Find every row that contains the word "Cartoon" and copy each of those rows in full, treating uppercase and lowercase letters as different.
--------------------------------------------------
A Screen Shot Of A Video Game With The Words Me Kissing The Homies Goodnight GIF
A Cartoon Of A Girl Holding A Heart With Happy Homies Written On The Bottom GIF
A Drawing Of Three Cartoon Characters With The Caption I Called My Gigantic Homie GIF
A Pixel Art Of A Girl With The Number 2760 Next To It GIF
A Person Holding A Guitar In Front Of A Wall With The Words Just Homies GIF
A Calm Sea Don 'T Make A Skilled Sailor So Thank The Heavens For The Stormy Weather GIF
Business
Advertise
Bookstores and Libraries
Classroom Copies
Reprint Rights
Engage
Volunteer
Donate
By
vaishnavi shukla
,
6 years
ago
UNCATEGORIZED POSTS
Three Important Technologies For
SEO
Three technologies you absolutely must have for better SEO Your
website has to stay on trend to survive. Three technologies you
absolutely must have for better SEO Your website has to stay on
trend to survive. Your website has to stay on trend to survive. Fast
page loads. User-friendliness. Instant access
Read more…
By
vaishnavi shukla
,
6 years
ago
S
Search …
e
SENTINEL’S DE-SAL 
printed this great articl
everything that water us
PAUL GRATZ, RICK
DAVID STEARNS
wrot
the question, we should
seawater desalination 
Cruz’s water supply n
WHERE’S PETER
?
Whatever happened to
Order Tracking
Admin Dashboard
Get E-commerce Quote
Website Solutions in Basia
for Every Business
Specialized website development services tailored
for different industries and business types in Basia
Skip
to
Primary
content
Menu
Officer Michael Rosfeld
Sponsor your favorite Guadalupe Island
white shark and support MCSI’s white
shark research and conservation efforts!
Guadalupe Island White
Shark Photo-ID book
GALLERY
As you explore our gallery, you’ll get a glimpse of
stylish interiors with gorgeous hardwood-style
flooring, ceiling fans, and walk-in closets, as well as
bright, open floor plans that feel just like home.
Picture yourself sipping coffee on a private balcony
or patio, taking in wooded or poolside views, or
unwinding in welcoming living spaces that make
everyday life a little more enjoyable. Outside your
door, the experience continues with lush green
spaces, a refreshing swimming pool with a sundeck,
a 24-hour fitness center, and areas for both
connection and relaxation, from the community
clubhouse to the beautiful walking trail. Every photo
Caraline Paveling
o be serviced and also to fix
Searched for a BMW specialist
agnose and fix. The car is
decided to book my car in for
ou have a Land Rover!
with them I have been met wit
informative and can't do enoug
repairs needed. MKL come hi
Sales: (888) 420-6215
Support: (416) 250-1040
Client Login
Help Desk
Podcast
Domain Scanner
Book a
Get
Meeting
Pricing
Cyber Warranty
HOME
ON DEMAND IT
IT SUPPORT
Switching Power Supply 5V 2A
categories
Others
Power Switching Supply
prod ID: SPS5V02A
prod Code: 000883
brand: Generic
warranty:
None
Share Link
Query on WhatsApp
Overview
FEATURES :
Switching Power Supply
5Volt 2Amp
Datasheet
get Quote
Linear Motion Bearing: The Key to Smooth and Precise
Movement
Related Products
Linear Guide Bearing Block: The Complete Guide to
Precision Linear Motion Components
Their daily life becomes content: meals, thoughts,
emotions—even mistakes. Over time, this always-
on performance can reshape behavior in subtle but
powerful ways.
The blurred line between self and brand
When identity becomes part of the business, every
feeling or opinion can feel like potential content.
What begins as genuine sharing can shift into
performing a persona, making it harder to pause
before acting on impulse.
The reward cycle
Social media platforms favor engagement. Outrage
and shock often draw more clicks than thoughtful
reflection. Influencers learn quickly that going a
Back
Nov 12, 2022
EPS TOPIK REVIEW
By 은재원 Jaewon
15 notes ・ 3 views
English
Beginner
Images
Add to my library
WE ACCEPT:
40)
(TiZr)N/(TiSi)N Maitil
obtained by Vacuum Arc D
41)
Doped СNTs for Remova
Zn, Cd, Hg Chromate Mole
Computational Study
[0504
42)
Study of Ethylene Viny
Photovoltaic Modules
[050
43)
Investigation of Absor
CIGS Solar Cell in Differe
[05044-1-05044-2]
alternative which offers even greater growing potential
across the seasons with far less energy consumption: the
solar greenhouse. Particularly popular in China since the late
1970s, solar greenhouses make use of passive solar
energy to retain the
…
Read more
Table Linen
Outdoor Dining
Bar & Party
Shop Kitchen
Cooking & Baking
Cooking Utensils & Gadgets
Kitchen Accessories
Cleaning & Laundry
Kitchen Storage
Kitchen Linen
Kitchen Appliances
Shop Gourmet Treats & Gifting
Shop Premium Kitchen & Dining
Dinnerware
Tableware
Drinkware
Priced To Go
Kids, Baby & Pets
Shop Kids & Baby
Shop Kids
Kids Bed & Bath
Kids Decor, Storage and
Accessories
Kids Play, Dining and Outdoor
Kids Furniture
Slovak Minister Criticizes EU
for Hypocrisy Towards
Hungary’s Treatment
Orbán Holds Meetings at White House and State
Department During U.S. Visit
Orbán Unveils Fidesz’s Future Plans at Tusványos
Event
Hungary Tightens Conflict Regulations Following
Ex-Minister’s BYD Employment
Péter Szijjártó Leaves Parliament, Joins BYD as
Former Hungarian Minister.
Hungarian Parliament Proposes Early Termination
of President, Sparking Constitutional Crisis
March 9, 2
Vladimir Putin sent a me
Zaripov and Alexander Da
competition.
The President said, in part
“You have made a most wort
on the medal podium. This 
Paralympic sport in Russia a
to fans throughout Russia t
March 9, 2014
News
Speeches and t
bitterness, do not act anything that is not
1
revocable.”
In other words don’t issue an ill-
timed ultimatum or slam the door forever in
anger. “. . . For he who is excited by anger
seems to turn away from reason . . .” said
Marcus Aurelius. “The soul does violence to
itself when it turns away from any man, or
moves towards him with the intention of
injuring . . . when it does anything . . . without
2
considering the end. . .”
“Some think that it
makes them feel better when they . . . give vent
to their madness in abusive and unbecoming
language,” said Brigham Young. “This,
--------------------------------------------------
Response below —
A Cartoon Of A Girl Holding A Heart With Happy Homies Written On The Bottom GIF
A Drawing Of Three Cartoon Characters With The Caption I Called My Gigantic Homie GIF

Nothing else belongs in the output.